Outros efeitos desastrosos, acrescentou, Martins, estão no campo da saúde, como no caso da multiplicação de notícias falsas contra as vacinas. “É um exemplo de como as fake news podem ser muito prejudiciais para toda sociedade e motivo para o combate sem tréguas a elas e à desinformação em geral”, disse o editor da ASN.
Martins concluiu comentando os caminhos que estão sendo trilhados para combater as fake news, o da legislação (com o risco de ser utilizada de forma equivocada, em função de interesses políticos), da Alfabetização Midiática e Informacional (AMI, muito defendida por órgãos como a Unesco) e da checagem de dados, por agências como as brasileiras Lupa (pioneira), Aos Fatos e Agência Pública.

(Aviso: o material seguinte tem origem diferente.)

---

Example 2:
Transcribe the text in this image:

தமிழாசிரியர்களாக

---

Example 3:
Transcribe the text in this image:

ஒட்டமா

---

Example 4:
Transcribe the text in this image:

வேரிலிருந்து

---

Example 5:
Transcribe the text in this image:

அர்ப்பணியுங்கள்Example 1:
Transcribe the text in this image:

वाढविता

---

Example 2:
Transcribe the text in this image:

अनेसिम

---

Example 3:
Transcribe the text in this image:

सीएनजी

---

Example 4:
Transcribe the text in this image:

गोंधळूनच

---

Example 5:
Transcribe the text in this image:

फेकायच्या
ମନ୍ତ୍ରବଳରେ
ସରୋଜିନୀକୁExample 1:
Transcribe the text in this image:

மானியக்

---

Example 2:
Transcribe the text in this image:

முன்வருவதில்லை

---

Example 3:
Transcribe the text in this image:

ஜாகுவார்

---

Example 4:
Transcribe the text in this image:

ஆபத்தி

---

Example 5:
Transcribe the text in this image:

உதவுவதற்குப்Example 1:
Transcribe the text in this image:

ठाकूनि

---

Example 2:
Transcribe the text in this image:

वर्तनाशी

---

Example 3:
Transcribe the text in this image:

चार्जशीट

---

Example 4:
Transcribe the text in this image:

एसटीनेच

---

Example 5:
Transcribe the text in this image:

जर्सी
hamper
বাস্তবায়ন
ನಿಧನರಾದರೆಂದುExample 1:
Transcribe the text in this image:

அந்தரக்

“É fundamental ampliar o debate e dar ferramentas para que os estudantes de hoje tenham condições de lidar com o arsenal de informação e desinformação que bombardeia a todos, todos os dias”, concluiu José Pedro Martins.

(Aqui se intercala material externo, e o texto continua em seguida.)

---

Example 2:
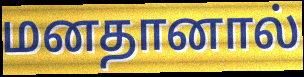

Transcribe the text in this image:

மனதானால்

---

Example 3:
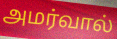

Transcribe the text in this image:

அமர்வால்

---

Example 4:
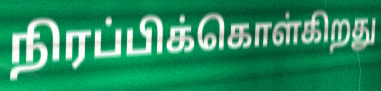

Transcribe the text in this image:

நிரப்பிக்கொள்கிறது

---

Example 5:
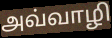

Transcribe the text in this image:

அவ்வாழிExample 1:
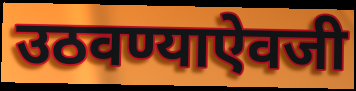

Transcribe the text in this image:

उठवण्याऐवजी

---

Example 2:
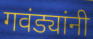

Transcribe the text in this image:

गवंड्यांनी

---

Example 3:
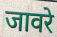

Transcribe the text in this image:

जावरे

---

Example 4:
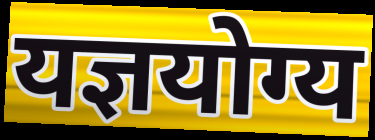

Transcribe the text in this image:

यज्ञयोग्य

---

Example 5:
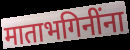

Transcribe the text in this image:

माताभगिनींना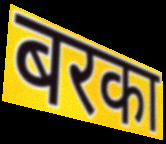
बरकाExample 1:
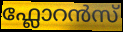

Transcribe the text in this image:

ഫ്ലോറൻസ്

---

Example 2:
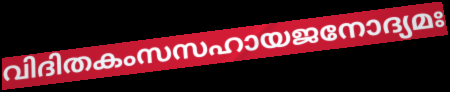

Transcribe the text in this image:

വിദിതകംസസഹായജനോദ്യമഃ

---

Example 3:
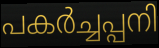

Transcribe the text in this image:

പകർച്ചപ്പനി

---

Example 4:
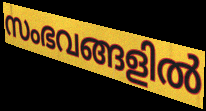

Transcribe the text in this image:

സംഭവങ്ങളിൽ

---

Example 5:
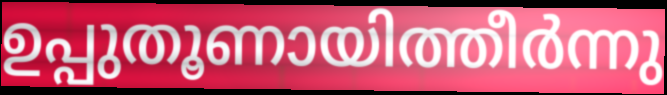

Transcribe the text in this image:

ഉപ്പുതൂണായിത്തീർന്നുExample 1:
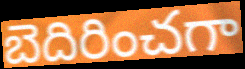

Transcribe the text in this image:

బెదిరించగా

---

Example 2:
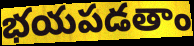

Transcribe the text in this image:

భయపడతాం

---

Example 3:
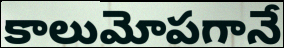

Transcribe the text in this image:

కాలుమోపగానే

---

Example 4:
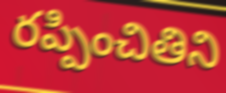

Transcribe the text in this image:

రప్పించితిని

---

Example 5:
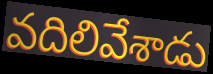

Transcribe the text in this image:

వదిలివేశాడు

Meteorologia e Defesa Civil – A pesquisadora do Cepagri-Unicamp, Ana Ávila, falou em seguida sobre os efeitos das fake news na meteorologia. O maior risco, alertou, é o pânico da população em caso de informações falsas ou inexatas sobre os fenômenos climáticos extremos.
Ana Ávila citou dois casos recentes em que meteorologistas tiveram de esclarecer a respeito sobre notícias falsas veiculadas à exaustão nos meios de comunicação. Um, o de que o inverno de 2018 seria o mais rigoroso da história. Outro, o de que o mês de fevereiro de 2019 seria o mais quente da história. A pesquisadora do Cepagri advertiu para o imperativo de que as notícias em meteorologia sejam devidamente checadas, para verificação da fonte, se é um dos respeitados institutos de meteorologia que atuam no país.

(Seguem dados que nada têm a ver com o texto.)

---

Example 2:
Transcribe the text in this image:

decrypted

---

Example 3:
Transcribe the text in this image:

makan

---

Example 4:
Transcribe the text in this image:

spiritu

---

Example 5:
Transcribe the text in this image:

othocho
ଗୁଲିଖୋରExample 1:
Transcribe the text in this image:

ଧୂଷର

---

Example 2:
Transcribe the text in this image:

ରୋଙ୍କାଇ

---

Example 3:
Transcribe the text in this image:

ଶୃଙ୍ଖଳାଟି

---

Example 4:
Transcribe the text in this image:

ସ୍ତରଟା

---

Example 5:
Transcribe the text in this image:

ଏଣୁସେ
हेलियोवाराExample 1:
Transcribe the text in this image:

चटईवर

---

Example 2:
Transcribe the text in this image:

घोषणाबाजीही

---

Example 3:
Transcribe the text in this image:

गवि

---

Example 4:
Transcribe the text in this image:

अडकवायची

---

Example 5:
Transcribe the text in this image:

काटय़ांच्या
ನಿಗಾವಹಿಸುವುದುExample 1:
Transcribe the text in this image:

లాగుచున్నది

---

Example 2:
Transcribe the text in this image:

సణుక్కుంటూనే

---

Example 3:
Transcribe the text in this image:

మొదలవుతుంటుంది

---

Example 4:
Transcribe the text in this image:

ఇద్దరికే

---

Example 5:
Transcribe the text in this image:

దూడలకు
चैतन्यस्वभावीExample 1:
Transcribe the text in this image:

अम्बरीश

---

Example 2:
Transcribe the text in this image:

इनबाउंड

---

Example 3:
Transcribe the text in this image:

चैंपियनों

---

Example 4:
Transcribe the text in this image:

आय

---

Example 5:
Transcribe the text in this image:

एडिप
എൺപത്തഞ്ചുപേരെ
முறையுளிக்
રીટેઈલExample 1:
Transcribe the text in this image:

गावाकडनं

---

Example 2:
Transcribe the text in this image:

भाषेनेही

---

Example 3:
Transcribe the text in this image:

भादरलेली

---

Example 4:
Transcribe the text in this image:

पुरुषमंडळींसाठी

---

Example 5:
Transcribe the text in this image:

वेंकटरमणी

Pânico desnecessário também foi citado pelo diretor da Defesa Civil de Campinas e da Região Metropolitana, Sidnei Furtado Fernandes. “Notícia falsa adora uma tragédia”, acentuou, relatando casos de grandes desastres que levaram à propagação de fake news, como os vários pedidos falsos de doações para as vítimas de Brumadinho (MG). Sidnei citou até o caso de um cidadão que se passou por membro da Defesa Civil para propagar notícia falsa sobre um temporal em Londrina (PR). “Tudo isso confunde a população e atrapalha os serviços públicos, como da Defesa Civil e dos Bombeiros”, disse Fernandes.
Propostas de ações – Os participantes do Fórum Fake News na Meteorologia apresentaram propostas de ação para o enfrentamento adequado das notícias falsas. Uma delas partiu do diretor da Defesa Civil, Sidnei Fernandes, no sentido de adaptação para a realidade local do guia elaborado por uma agência norteamericana que trabalha na área de desastres. O guia é direcionado ao combate das fake news sobretudo nas redes sociais, que hoje são a principal fonte de informação de grande parte da população.
O jornalista José Pedro Martins propôs a implementação de um projeto-piloto em escola de educação midiática ligada à meteorologia. Os resultados seriam depois multiplicados para outras escolas. Para Martins, é essencial a maior participação das Universidades na discussão, contribuindo com as ferramentas científicas no combate às fake news.
Os participantes do evento concordaram em que o debate deva continuar. Serão realizados outros encontros e convidados outros atores para a grande e urgente reflexão sobre como combater de forma adequada as fake news que tanto prejudicam os serviços públicos de interesse de todos.